An n-th degree polynomial is given as

p(x)= $\sum_{i=0}^np_ix^i$

That means

p(x) = a₀ + a₁x + a₂x² + a₃x³+ •••••+a_nxⁿ, a_n ≠ 0.

p'(x) = a₁+ 2a₂x + 3a₃x²+ •••••+na_nx^n-1, a_n ≠ 0.

So degree of p'(x) is (n-1)

$\int p(x) dx = a_0x + \frac{a_1}{2}x^2+\frac{a_2}{3}x^3+••• +\frac {a_n}{n+1}x^{(n+1)}+ C$

So degree of $\int p(x) dx$ is (n+1)

p²(x) = (a₀ + a₁x + a₂x² + a₃x³+ •••••+a_nxⁿ)(a₀ + a₁x + a₂x² + a₃x³+ •••••+a_nxⁿ)

Here highest degree term is a_n*a_nx²ⁿ and a_n*a_n≠0 as a_n ≠ 0..

So degree of p²(x) is 2n

After derivative of each order the degree of a polynomial decreases by 1.

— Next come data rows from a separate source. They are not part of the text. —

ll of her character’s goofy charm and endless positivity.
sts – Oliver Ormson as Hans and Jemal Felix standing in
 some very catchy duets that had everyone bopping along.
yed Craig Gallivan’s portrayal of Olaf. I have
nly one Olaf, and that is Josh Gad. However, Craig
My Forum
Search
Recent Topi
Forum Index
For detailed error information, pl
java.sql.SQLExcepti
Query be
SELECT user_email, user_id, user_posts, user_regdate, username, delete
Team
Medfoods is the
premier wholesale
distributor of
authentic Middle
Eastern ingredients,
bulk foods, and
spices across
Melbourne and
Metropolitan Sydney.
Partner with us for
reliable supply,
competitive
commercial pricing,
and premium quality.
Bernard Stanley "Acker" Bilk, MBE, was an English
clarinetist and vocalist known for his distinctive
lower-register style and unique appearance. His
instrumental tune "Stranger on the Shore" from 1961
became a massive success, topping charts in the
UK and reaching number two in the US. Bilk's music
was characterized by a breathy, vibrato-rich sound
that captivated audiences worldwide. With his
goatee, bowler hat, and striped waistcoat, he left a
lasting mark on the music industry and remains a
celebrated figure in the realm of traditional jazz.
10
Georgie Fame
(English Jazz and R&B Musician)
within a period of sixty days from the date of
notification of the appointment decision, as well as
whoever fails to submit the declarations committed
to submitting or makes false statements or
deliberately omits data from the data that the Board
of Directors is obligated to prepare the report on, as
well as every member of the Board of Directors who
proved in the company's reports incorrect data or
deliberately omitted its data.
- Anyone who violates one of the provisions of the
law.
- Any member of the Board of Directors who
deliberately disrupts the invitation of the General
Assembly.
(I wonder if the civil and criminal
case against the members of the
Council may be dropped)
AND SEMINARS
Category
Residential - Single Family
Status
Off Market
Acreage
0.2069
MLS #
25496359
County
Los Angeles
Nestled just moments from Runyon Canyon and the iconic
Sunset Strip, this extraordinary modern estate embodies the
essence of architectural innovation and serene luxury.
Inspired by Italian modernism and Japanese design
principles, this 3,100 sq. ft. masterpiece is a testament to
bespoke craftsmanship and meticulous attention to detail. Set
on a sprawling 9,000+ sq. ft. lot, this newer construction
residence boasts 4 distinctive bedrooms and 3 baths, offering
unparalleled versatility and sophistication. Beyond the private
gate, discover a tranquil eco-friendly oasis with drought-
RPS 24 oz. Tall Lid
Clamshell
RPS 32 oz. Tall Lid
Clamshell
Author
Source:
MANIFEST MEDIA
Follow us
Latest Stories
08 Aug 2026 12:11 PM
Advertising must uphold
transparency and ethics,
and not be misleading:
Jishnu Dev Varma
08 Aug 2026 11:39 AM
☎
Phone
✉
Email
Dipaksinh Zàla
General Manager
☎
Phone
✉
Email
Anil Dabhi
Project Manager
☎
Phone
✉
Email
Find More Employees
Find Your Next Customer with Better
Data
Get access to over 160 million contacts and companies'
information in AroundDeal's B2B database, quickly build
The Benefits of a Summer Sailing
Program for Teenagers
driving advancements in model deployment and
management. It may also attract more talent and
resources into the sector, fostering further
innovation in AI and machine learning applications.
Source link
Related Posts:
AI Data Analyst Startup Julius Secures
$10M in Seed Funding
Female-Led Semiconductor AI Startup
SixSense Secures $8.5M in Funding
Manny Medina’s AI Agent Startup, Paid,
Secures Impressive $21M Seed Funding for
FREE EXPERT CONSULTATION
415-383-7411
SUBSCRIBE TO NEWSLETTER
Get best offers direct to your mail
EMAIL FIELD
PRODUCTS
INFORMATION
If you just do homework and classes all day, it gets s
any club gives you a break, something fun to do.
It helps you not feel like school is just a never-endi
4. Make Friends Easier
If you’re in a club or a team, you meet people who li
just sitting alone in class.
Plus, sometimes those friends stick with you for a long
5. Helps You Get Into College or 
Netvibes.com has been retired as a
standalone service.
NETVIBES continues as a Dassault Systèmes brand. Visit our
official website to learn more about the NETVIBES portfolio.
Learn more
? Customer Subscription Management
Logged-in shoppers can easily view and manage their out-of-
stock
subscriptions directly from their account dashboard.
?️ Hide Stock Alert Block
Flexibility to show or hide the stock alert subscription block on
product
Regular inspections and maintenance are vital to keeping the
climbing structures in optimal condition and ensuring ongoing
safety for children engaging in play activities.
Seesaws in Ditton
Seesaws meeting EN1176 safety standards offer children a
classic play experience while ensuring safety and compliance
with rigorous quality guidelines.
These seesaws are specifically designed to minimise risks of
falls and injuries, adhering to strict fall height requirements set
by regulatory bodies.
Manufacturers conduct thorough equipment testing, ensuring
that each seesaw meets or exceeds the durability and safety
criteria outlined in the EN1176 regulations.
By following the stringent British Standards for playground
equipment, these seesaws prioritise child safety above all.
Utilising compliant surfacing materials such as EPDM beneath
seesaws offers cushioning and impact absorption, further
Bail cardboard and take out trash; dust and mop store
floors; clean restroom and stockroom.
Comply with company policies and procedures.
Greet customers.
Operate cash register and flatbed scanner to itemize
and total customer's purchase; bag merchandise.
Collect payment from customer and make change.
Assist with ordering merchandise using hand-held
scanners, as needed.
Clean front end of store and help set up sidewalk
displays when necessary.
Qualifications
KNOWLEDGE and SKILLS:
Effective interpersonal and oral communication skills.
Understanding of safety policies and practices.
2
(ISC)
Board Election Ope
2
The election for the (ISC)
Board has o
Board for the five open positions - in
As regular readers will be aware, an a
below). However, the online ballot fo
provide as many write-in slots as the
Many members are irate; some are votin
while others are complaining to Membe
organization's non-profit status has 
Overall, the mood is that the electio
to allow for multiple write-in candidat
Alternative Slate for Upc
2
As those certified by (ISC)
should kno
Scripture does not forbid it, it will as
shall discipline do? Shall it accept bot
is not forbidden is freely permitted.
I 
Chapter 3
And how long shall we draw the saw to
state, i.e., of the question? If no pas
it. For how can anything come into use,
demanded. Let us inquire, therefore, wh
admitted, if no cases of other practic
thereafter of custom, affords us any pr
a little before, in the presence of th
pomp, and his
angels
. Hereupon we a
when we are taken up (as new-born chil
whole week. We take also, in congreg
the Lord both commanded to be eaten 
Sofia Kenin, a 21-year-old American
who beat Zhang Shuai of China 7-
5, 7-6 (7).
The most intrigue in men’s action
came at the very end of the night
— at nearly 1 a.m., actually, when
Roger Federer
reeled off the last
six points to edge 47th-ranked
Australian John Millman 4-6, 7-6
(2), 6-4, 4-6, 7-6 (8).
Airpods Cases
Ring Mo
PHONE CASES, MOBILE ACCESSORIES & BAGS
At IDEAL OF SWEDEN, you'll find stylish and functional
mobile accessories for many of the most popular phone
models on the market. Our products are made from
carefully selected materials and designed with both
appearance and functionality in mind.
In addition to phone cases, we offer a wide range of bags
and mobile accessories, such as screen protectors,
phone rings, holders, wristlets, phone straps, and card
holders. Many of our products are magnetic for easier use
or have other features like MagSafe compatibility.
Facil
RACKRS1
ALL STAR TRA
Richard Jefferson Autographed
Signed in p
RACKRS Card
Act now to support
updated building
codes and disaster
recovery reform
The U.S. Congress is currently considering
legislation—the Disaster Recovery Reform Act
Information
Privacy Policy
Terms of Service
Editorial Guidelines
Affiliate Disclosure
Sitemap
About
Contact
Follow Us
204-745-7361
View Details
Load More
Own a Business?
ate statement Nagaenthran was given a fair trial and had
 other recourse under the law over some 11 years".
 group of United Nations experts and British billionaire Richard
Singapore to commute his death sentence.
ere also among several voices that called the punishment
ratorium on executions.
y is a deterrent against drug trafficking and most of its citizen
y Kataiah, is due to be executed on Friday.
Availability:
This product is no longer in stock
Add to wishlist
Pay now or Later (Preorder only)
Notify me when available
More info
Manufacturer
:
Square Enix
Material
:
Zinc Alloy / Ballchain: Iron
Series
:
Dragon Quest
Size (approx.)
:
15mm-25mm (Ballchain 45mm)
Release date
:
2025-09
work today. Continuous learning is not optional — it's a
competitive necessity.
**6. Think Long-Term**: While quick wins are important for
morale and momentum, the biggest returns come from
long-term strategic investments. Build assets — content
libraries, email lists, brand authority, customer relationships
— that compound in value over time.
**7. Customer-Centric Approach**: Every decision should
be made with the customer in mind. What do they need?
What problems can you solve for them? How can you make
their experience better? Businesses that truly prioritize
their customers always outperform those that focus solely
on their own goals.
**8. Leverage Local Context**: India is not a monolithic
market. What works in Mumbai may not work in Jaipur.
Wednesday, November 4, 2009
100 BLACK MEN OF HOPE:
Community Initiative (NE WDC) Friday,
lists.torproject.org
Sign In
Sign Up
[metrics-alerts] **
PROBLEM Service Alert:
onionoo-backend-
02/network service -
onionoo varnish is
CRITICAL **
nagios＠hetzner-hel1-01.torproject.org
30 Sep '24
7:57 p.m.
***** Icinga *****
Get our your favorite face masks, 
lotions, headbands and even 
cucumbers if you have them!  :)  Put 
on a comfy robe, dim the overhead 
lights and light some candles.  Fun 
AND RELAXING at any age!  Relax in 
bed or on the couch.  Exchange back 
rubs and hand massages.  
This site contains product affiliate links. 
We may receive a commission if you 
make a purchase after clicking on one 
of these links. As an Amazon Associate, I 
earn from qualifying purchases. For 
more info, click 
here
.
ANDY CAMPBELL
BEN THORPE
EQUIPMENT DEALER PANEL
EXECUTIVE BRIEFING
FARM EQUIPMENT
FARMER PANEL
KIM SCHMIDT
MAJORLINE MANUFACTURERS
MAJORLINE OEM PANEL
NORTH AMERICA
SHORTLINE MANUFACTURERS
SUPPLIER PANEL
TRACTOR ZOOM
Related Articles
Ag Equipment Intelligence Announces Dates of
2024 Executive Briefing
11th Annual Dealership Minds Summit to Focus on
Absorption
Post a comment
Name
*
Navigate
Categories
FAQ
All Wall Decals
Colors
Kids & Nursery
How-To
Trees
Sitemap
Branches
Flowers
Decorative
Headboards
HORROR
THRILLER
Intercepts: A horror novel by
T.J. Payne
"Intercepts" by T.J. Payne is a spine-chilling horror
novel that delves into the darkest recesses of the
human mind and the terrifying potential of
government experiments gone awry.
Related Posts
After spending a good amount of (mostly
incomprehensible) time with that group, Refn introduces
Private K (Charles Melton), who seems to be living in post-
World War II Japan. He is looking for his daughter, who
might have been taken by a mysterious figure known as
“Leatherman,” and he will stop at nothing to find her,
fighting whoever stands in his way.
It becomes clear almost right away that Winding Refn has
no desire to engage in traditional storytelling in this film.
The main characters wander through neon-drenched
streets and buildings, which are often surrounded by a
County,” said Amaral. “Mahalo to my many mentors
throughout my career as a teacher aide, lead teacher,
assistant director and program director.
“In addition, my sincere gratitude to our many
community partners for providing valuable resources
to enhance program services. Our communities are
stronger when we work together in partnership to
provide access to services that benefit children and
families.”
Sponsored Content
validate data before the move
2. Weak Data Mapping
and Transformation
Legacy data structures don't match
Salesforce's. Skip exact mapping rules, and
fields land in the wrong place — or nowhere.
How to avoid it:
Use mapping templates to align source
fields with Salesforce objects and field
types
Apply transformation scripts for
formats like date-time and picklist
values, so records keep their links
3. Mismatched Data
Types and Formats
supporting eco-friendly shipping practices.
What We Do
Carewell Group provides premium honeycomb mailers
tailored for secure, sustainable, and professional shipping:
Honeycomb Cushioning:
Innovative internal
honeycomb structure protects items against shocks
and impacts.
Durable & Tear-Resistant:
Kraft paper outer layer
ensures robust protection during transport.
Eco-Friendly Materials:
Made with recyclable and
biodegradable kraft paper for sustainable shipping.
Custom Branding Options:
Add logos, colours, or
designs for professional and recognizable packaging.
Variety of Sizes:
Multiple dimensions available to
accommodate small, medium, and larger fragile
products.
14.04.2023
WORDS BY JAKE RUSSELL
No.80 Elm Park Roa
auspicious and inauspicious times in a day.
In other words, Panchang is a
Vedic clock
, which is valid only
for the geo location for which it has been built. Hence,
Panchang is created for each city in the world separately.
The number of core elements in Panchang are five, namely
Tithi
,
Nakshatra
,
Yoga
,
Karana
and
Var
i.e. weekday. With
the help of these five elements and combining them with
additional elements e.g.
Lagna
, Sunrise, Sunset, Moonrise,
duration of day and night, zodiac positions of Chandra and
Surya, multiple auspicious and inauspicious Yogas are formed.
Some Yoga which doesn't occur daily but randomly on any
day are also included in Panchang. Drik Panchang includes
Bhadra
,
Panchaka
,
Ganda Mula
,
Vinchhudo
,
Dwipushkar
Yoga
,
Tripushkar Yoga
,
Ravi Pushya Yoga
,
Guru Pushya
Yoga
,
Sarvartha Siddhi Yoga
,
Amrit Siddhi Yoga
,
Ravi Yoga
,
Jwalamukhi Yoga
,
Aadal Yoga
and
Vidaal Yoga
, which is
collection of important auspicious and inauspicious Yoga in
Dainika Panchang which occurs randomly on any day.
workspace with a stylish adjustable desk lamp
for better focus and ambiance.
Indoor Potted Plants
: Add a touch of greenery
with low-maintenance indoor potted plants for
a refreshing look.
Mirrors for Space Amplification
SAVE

So after n th order derivative the degree of a n-th degree polynomial decreases by n . So degree after n-th order derivative becomes zero. So the polynomial becomes a constant after n-th order derivative.

So (n+1) th derivative of p is zero.